[Material for the task]
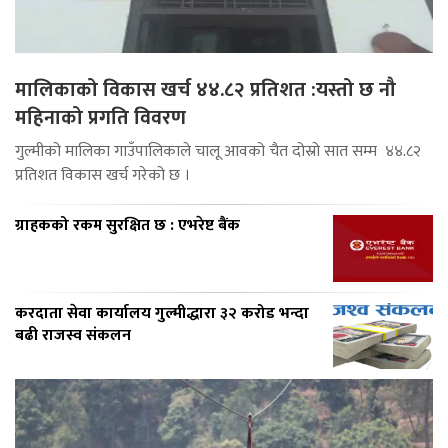
मालिकाको विकास खर्च ४४.८२ प्रतिशत :यस्तो छ नौ
महिनाको प्रगति विवरण
गुल्मीको मालिका गाउँपालिकाले चालू आवको चैत दोस्रो सात सम्म ४४.८२
प्रतिशत विकास खर्च गरेको छ ।
ग्राहकको रकम सुरक्षित छ : एभरेष्ट बैंक
करदाता सेवा कार्यालय गुल्मीद्धारा ३२ करोड भन्दा
बढी राजस्व संकलन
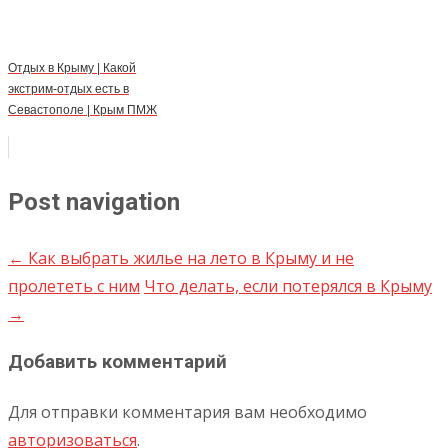
Отдых в Крыму | Какой
экстрим-отдых есть в
Севастополе | Крым ПМЖ
Post navigation
←
Как выбрать жилье на лето в Крыму и не
пролететь с ним
Что делать, если потерялся в Крыму
→
Добавить комментарий
Для отправки комментария вам необходимо
авторизоваться
.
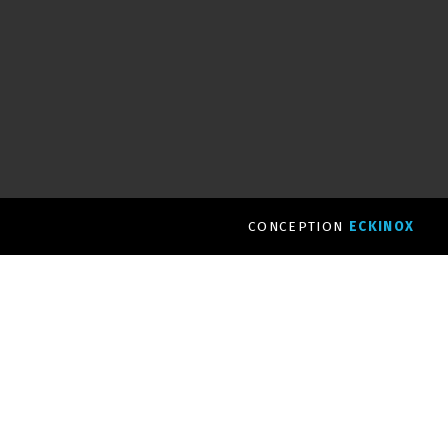
CONCEPTION
ECKINOX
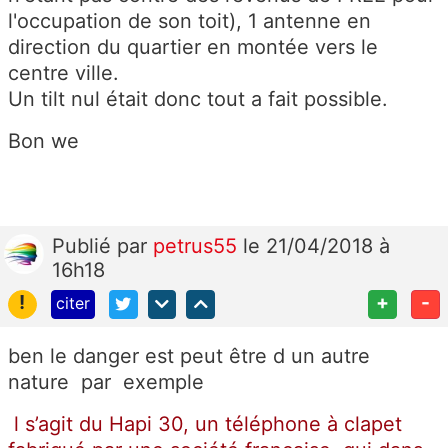
l'occupation de son toit), 1 antenne en
direction du quartier en montée vers le
centre ville.
Un tilt nul était donc tout a fait possible.
Bon we
Publié
par
petrus55
le 21/04/2018 à
16h18
!
+
-
citer
ben le danger est peut être d un autre
nature par exemple
l s’agit du Hapi 30, un téléphone à clapet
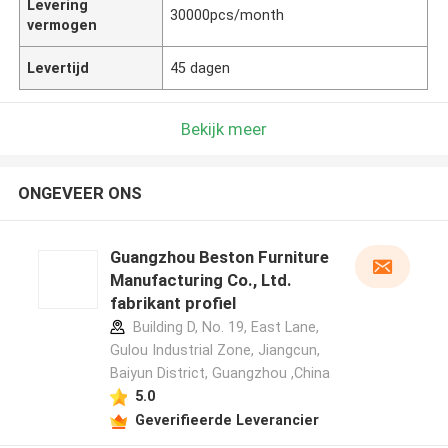
Levering
30000pcs/month
vermogen
Levertijd
45 dagen
Bekijk meer
ONGEVEER ONS
Guangzhou Beston Furniture
Manufacturing Co., Ltd.
fabrikant profiel
Building D, No. 19, East Lane,
Gulou Industrial Zone, Jiangcun,
Baiyun District, Guangzhou ,China
5.0
Geverifieerde Leverancier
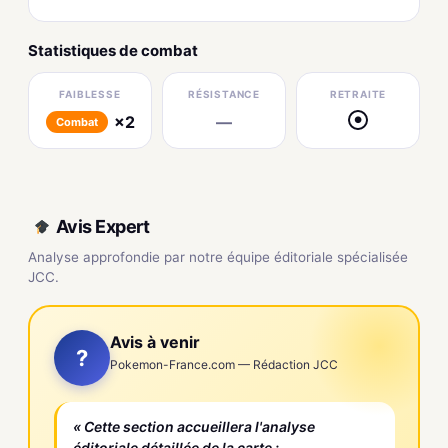
Statistiques de combat
FAIBLESSE
RÉSISTANCE
RETRAITE
×2
—
●
Combat
Avis Expert
Analyse approfondie par notre équipe éditoriale spécialisée
JCC.
Avis à venir
?
Pokemon-France.com — Rédaction JCC
« Cette section accueillera l'analyse
éditoriale détaillée de la carte :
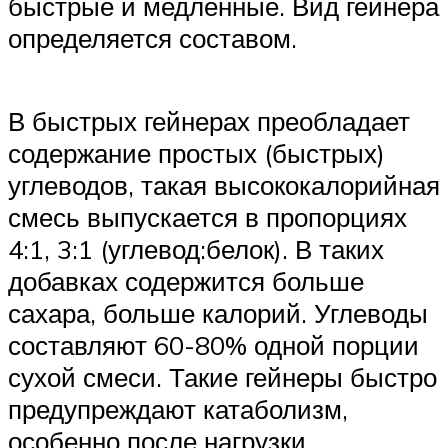
быстрые и медленные. Вид гейнера
определяется составом.
В быстрых гейнерах преобладает
содержание простых (быстрых)
углеводов, такая высококалорийная
смесь выпускается в пропорциях
4:1, 3:1 (углевод:белок). В таких
добавках содержится больше
сахара, больше калорий. Углеводы
составляют 60-80% одной порции
сухой смеси. Такие гейнеры быстро
предупреждают катаболизм,
особенно после нагрузки,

[What you have to do] The images are to be left out while the entries are written out exactly.

[The completed task]
मालिकाको विकास खर्च ४४.८२ प्रतिशत :यस्तो छ नौ
महिनाको प्रगति विवरण
गुल्मीको मालिका गाउँपालिकाले चालू आवको चैत दोस्रो सात सम्म ४४.८२
प्रतिशत विकास खर्च गरेको छ ।
ग्राहकको रकम सुरक्षित छ : एभरेष्ट बैंक
करदाता सेवा कार्यालय गुल्मीद्धारा ३२ करोड भन्दा
बढी राजस्व संकलन
Отдых в Крыму | Какой
экстрим-отдых есть в
Севастополе | Крым ПМЖ
Post navigation
←
Как выбрать жилье на лето в Крыму и не
пролететь с ним
Что делать, если потерялся в Крыму
→
Добавить комментарий
Для отправки комментария вам необходимо
авторизоваться
.
CONCEPTION
ECKINOX
l'occupation de son toit), 1 antenne en
direction du quartier en montée vers le
centre ville.
Un tilt nul était donc tout a fait possible.
Bon we
Publié
par
petrus55
le 21/04/2018 à
16h18
!
+
-
citer
ben le danger est peut être d un autre
nature par exemple
l s’agit du Hapi 30, un téléphone à clapet
Levering
30000pcs/month
vermogen
Levertijd
45 dagen
Bekijk meer
ONGEVEER ONS
Guangzhou Beston Furniture
Manufacturing Co., Ltd.
fabrikant profiel
Building D, No. 19, East Lane,
Gulou Industrial Zone, Jiangcun,
Baiyun District, Guangzhou ,China
5.0
Geverifieerde Leverancier
Statistiques de combat
FAIBLESSE
RÉSISTANCE
RETRAITE
×2
—
●
Combat
Avis Expert
Analyse approfondie par notre équipe éditoriale spécialisée
JCC.
Avis à venir
?
Pokemon-France.com — Rédaction JCC
« Cette section accueillera l'analyse
éditoriale détaillée de la carte :
быстрые и медленные. Вид гейнера
определяется составом.
В быстрых гейнерах преобладает
содержание простых (быстрых)
углеводов, такая высококалорийная
смесь выпускается в пропорциях
4:1, 3:1 (углевод:белок). В таких
добавках содержится больше
сахара, больше калорий. Углеводы
составляют 60-80% одной порции
сухой смеси. Такие гейнеры быстро
предупреждают катаболизм,
особенно после нагрузки,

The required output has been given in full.